Charles Broderick, Allen Azizian, and Katherine Warburton
State psychiatric hospitals face increasing referrals for the evaluation and restoration of individuals whose mental health symptoms render them incompetent to stand trial (IST).1 As referrals can overwhelm capacity for admission, state hospitals at times are unable to admit IST patients in a timely fashion. The resulting use of “waitlists” has the undesirable consequence of forcing symptomatic individuals to endure long waits (while jailed) for admission to a psychiatric hospital. These long wait times have been determined to be unconstitutional, resulting in litigation against the responsible state mental health authorities.2 Unfortunately, available options to expedite hospital admission of these IST patients can have significant clinical and economic consequences. Simply admitting patients without sufficient treatment resources risks overcrowding, while building increased hospital capacity is time-consuming, costly, and contrary to the drive for community treatment for mental illness.
Another solution is to examine patient factors leading to a longer length of stay, with the goal to increase treatment efficiency. This in turn would reduce length of stay and increase overall availability of state hospital beds without the need to build additional capacity. Our study examined patient variables impacting length of stay, with the goals of identifying factors related to patient length of stay as well as identifying targets of treatment that could result in more efficient treatment delivery for IST patients.
The topic of competency restoration has a large literature base, but few studies have directly focused on the specific topic of hospital length of stay for IST patients. Previous research into the topic of pre-trial competency has generally studied three broad areas: (i) factors regarding which arrestees are found incompetent,3 (ii) factors to identify who can and cannot be restored to competency,4–6 and (iii) length of hospitalization, or time to restoration after being found incompetent.7–13 However, most studies purporting to have investigated length of stay instead actually examined percentage of patients remaining hospitalized at predetermined time intervals (e.g. patients restored to competency within six months, those restored within one year, etc.) or differences in time hospitalized between those found restorable compared to those found not restorable7,8,12 rather than actual hospital length of stay.9–11,13
Research on the topic of length of stay has been marked by a lack of utilization of clinical variables. The studies mentioned above that investigated length of stay typically examined demographic variables (e.g. age, sex, ethnicity, marital status) and perhaps a single clinical variable, such as diagnosis. Clinical factors that could describe hospital course and response to treatment have not been investigated as thoroughly.

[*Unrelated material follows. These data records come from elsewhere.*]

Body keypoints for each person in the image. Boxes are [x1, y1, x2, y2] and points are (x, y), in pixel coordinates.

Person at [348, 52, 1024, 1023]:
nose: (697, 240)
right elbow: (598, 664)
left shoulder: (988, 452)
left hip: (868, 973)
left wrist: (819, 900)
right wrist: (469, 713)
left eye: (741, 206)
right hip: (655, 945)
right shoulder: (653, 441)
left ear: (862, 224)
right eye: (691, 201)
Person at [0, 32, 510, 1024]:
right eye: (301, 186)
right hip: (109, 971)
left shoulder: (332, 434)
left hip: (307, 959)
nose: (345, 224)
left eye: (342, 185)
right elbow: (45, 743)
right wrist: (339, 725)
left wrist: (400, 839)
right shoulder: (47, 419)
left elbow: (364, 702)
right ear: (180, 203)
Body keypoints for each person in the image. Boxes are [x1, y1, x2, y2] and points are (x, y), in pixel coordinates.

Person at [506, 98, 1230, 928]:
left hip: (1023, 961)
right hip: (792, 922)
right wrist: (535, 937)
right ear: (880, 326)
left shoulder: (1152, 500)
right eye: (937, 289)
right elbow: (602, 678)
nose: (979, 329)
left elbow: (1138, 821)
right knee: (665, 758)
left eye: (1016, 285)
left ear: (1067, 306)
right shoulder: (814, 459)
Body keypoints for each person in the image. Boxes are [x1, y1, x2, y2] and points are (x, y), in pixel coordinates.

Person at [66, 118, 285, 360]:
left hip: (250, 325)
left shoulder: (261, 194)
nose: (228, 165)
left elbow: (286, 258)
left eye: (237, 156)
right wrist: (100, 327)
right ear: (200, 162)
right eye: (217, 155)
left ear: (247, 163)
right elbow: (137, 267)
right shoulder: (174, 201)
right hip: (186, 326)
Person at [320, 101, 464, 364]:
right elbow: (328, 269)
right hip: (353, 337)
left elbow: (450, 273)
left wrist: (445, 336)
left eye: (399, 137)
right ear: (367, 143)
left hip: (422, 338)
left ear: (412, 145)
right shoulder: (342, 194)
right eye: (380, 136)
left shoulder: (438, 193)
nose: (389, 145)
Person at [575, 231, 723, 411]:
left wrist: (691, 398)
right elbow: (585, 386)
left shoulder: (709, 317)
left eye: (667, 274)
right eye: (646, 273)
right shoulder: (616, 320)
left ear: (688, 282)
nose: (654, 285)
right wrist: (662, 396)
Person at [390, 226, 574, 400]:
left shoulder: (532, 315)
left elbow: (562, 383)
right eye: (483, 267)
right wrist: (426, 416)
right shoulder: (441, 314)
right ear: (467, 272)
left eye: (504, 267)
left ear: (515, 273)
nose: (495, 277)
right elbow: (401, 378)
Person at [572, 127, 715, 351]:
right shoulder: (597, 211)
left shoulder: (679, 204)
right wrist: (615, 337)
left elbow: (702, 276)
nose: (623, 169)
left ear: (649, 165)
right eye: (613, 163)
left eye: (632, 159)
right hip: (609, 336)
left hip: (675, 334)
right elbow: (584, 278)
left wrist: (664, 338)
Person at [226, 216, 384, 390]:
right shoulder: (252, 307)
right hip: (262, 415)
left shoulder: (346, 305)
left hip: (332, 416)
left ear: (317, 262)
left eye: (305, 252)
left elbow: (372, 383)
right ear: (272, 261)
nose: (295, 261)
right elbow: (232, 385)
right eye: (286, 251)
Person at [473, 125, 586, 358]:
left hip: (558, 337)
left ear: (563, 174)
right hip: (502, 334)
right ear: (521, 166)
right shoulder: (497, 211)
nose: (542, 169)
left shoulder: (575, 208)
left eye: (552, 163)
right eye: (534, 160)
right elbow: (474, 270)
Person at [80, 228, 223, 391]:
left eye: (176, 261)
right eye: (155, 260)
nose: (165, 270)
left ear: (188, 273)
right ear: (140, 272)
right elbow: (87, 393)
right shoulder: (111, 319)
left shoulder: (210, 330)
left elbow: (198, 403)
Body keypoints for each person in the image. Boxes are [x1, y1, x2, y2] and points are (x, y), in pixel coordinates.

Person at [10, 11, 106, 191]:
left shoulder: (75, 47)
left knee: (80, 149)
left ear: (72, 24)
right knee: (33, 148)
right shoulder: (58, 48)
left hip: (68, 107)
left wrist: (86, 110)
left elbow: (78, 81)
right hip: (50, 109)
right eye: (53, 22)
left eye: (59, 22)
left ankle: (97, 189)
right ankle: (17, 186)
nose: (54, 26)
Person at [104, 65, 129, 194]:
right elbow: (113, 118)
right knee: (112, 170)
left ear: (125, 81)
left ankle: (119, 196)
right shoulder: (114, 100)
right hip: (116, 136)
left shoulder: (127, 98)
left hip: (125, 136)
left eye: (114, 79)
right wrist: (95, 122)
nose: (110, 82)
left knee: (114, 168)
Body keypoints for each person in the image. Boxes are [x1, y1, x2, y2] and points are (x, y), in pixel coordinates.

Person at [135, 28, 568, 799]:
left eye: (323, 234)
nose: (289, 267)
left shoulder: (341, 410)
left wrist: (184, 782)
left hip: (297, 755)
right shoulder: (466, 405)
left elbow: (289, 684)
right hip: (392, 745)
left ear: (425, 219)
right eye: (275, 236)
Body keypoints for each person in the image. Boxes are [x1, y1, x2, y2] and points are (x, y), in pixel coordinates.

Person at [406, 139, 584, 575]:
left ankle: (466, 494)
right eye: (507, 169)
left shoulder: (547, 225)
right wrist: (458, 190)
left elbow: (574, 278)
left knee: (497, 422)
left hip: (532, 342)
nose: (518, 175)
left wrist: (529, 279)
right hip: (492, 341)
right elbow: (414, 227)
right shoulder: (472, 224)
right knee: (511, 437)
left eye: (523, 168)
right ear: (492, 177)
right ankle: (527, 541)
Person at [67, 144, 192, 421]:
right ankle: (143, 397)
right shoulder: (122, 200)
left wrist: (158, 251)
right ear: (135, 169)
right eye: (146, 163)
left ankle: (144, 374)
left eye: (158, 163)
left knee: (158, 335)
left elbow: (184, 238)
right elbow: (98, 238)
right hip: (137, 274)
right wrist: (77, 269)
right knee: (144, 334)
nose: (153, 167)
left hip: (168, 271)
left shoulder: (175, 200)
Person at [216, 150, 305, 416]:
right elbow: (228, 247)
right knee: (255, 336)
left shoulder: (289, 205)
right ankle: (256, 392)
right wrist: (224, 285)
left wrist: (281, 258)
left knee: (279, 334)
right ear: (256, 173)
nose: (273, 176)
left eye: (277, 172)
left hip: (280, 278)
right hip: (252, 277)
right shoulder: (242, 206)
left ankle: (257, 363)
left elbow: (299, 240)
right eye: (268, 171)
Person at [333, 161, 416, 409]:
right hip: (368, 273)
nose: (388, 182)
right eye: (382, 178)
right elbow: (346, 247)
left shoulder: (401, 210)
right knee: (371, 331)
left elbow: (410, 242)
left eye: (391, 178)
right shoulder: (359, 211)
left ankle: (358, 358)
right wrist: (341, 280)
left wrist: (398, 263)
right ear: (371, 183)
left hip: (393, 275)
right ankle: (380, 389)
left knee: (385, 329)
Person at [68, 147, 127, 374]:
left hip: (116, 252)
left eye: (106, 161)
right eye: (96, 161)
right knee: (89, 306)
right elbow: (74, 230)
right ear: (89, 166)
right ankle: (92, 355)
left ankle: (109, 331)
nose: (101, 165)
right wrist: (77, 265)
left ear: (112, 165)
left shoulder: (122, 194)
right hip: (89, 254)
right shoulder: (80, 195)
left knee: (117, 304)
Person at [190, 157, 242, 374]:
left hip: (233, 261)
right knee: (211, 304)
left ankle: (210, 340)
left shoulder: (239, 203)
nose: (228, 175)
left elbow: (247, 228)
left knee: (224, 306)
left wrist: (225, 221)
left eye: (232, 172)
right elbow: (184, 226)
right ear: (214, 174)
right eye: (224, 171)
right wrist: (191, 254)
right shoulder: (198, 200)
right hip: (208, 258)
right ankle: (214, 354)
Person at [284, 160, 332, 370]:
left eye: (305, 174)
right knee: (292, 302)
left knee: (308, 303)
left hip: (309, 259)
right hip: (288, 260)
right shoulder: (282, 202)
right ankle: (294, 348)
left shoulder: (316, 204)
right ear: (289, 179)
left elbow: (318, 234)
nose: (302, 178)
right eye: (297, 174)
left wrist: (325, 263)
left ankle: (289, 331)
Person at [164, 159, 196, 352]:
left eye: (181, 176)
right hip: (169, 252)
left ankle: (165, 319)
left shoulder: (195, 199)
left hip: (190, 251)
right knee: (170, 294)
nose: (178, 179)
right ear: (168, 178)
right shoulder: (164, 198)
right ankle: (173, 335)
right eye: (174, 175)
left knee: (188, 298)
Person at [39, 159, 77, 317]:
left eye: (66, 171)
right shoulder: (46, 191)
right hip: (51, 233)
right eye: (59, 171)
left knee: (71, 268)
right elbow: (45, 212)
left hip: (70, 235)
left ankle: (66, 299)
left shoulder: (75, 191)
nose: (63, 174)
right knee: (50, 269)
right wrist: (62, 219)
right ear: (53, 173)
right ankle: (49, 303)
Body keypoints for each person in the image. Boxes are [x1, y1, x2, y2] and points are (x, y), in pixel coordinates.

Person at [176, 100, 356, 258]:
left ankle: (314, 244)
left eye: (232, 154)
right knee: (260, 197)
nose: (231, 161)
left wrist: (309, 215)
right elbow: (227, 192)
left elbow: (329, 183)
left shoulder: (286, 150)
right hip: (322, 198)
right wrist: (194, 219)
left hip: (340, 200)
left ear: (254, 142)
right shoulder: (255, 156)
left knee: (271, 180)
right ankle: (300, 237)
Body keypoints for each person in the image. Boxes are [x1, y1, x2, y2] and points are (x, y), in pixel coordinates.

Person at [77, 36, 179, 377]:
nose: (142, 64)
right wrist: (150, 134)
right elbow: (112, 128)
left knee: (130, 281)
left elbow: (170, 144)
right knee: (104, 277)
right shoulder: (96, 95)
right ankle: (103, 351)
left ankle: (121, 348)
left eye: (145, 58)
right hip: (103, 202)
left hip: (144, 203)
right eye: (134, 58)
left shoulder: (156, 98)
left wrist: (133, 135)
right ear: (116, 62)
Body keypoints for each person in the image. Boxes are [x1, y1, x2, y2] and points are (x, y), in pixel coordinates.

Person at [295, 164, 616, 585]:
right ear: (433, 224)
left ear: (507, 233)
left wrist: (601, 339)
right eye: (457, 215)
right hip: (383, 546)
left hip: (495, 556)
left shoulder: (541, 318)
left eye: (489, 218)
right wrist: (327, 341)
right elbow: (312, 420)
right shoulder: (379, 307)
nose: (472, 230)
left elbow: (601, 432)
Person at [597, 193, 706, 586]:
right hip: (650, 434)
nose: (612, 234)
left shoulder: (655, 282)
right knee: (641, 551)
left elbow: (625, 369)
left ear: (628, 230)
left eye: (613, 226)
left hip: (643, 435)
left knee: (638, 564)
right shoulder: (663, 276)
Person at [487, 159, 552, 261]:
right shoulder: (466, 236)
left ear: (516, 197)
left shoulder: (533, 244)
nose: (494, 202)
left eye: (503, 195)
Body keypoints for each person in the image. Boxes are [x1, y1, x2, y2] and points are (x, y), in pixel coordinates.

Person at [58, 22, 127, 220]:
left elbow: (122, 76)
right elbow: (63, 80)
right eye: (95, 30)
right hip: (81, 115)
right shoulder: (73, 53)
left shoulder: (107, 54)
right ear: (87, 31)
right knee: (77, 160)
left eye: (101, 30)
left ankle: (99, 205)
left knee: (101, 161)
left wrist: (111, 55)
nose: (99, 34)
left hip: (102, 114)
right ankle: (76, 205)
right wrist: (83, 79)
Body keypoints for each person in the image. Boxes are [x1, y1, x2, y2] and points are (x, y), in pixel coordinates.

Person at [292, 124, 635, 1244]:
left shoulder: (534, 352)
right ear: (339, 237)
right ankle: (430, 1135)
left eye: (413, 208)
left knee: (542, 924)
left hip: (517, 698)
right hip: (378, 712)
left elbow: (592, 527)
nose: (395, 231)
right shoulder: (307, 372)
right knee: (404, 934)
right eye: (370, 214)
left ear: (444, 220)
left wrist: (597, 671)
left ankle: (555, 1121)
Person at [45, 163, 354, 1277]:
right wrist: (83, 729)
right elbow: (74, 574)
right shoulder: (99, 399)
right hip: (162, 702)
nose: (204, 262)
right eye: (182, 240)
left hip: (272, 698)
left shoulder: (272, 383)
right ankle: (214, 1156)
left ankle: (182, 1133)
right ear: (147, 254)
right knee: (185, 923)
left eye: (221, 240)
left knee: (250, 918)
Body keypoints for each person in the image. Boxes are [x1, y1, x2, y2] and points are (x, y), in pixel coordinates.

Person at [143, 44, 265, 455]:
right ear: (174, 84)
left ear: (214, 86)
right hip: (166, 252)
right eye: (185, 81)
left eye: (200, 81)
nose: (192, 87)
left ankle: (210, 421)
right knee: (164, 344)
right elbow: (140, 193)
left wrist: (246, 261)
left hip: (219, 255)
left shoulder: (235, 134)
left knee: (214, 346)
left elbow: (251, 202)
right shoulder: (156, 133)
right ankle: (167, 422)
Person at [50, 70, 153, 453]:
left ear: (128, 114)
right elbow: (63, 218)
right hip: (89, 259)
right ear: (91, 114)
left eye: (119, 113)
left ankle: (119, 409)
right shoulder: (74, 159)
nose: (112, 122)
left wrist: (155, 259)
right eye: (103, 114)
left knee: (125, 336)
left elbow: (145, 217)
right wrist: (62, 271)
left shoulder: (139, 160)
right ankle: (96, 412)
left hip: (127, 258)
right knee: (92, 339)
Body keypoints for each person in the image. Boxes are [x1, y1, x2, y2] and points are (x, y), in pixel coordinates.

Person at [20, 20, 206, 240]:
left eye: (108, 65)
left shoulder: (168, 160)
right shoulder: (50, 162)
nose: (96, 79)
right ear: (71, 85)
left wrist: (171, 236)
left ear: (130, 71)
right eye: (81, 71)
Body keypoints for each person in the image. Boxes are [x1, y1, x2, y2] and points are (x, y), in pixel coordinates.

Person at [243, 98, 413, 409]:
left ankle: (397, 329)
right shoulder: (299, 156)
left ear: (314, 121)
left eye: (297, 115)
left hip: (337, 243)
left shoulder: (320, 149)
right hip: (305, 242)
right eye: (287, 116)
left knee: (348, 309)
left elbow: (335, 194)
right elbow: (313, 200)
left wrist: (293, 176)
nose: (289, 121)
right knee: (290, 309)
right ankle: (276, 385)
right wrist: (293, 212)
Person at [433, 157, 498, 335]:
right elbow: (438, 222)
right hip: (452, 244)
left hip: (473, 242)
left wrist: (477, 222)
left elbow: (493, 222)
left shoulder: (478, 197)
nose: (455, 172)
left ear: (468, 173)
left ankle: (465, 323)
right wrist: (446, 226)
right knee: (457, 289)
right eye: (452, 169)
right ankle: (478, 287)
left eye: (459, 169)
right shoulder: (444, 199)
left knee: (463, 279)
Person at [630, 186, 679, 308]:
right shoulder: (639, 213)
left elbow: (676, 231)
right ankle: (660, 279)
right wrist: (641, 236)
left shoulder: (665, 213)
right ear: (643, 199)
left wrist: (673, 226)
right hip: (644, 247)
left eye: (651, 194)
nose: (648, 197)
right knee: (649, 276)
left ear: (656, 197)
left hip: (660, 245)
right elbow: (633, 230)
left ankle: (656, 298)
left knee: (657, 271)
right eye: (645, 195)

Our study sought to extend current research by investigating additional clinical variables likely to impact length of stay in IST patients. Specifically, we were interested in what the variable “number of violent acts while hospitalized” could reveal about hospital length of stay in IST patients, as our hospital’s annual reports on patient violence have informally documented a relationship between violence and increased length of stay.14 We were also interested in how such a clinical variable compared (in terms of relative importance) to the other variables typically studied (such as the demographic variables) in a model used to describe length of stay in these patients. Our hypothesis was that individual patient clinical factors would be more important than demographic factors in a statistical model of patient length of stay.